Kamala Harris’ husband Doug Emhoff makes appeal to fellow lawyers at Chicago Cultural Center fundraiser

Vice President Kamala Harris’ husband, Doug Emhoff, tailored his remarks to his audience at a fundraiser at the Chicago Cultural Center on Friday, approaching a crowd made up mostly of attorneys as peers as he urged them to contribute to his wife’s presidential campaign.

“It’s go time,” Emhoff said to about 200 attendees at the fundraiser, held under the center’s Tiffany glass dome. “Treat this as the trial of your life.

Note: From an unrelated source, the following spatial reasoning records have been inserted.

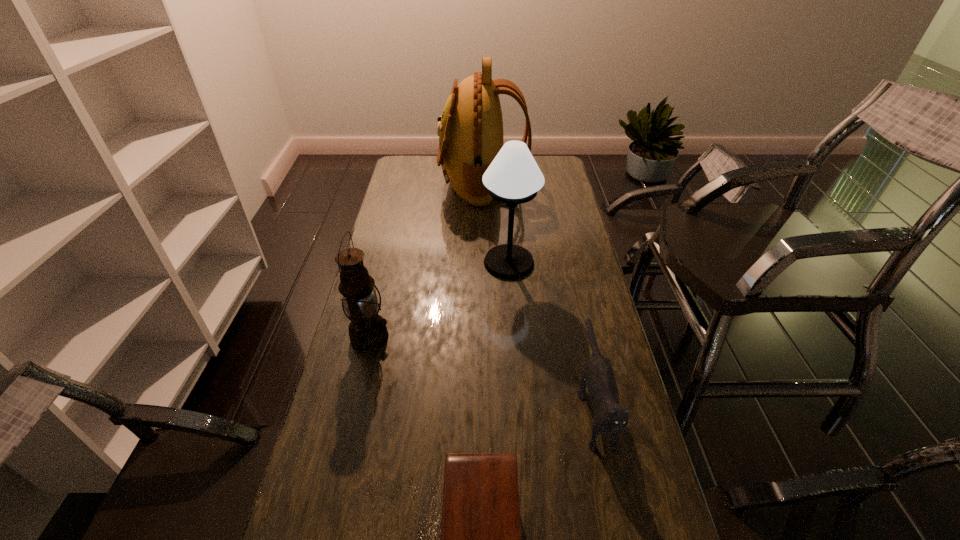
Locate an element on the screen. This screenshot has width=960, height=540. vacant space situated 0.060m on the front-facing side of the backpack is located at coordinates (426, 183).

Image resolution: width=960 pixels, height=540 pixels. I want to click on free location located 0.310m on the front of the second tallest object, so click(x=516, y=350).

At what (x,y) coordinates should I click in order to perform the action: click on vacant region located 0.050m on the back of the third tallest object. Please return your answer as a coordinate pair (x, y). Looking at the image, I should click on (378, 306).

Find the location of a particular element. The height and width of the screenshot is (540, 960). free location located on the front-facing side of the second shortest object is located at coordinates (622, 534).

Where is `object that is positioned at the far edge`? The width and height of the screenshot is (960, 540). object that is positioned at the far edge is located at coordinates (470, 130).

The height and width of the screenshot is (540, 960). I want to click on object present at the left edge, so click(x=367, y=330).

In order to click on object located at the right edge in this screenshot , I will do `click(609, 417)`.

In the image, there is a desktop. Where is `vacant space at the far edge`? vacant space at the far edge is located at coordinates (432, 170).

Locate an element on the screen. The height and width of the screenshot is (540, 960). free space at the left edge is located at coordinates (403, 213).

Find the location of a particular element. vacant space at the right edge of the desktop is located at coordinates (604, 353).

Treat this as the biggest deal you’ve ever worked on.”

Emhoff, a former media lawyer, gave up his partnership with the DLA Piper law firm after Harris was elected vice president in 2020, and is now a visiting professor at Georgetown University’s law school.

The Chicago visit came just a couple of weeks after Emhoff joined Harris, a former California prosecutor, onstage at the United Center on the Near West Side to celebrate her nomination at the Democratic National Convention. Harris has been campaigning across the country since then ahead of her first debate next week with former President Donald Trump, the Republican nominee.

“We need great lawyers to protect our democracy, plain and simple. And democracy literally is the client here — our way of life, our existence. That’s what is at stake, and that’s why us lawyers are going to be right there every step of the way,” Emhoff said.

Harris raised $360 million in August, nearly three times the $130 million that Trump brought in, according to The Associated Press. Those numbers build on Democratic fundraising momentum that went into overdrive after President Joe Biden exited the race.

Friday’s fundraiser was expected to raise an estimated $1.4 million to $1.5 million, attorney Jon Bunge said before introducing Emhoff. Some of the money raised will be spent on field offices for the Harris campaign in swing states, Bunge said.

Bunge is a former federal prosecutor and partner at the Chicago office of law firm Quinn Emanuel Urquhart & Sullivan. Among the event’s co-hosts were former Ald. William Singer, who unsuccessfully challenged Mayor Richard J. Daley in the 1970s, and former U.S. Attorney in Chicago Zach Fardon, Bunge said.

“The more that we can raise, the more that we can compete all across the country. The map is wide open,” Emhoff said in remarks that lasted about a half-hour.

Emhoff was also in Chicago in August before the convention for a trio of local fundraising events, including one at the home of former American Israel Public Affairs Committee President Lee Rosenberg, an adviser to Gov. JB Pritzker.

The second gentleman was preceded onstage Friday by Illinois Attorney General Kwame Raoul, U.S. Sen. Dick Durbin, former acting U.S. Attorney General Sally Yates and former U.S. Attorney General Eric Holder.

Emhoff said the presidential campaign brought out “the most badass version of Kamala Harris.”

“This is real. This is not some honeymoon. This is exactly who she is, meeting this moment,” Emhoff said.